Output the opening lines of the records exactly. End with the line that contains "List each element's".

BEGIN

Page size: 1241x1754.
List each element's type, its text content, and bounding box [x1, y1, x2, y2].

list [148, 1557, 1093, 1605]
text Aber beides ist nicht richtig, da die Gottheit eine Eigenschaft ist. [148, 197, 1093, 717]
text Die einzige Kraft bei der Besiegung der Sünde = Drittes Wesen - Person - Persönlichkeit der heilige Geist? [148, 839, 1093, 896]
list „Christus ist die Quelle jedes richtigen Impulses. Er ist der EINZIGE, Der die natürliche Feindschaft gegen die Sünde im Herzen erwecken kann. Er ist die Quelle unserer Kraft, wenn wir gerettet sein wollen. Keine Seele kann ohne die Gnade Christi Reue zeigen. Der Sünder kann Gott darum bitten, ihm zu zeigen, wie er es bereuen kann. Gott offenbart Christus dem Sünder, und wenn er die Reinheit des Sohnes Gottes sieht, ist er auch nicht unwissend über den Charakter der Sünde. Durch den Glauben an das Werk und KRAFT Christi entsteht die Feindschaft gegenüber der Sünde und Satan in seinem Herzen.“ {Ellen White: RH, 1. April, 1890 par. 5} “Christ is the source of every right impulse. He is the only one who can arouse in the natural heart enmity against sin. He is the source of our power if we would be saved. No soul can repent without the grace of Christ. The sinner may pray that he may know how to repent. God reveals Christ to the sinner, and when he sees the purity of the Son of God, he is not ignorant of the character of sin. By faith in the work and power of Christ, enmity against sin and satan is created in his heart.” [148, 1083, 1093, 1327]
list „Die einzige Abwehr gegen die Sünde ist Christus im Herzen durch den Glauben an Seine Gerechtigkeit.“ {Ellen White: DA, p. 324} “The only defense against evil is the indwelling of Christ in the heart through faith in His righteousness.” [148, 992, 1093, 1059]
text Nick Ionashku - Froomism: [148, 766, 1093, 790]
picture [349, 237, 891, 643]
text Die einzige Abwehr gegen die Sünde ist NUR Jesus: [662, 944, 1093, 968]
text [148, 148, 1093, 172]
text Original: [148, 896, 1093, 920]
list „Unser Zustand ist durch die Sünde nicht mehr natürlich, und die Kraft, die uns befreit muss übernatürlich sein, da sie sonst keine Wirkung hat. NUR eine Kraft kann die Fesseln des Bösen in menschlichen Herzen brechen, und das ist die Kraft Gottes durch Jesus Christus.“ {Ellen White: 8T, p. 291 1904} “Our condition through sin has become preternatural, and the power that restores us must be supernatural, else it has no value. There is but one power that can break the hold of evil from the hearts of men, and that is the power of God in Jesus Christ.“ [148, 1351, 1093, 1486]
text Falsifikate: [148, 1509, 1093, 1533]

END

◆ **Task output**:
Page size: 1241x1754.
List each element's type, its text content, and bounding box [x1, y1, x2, y2].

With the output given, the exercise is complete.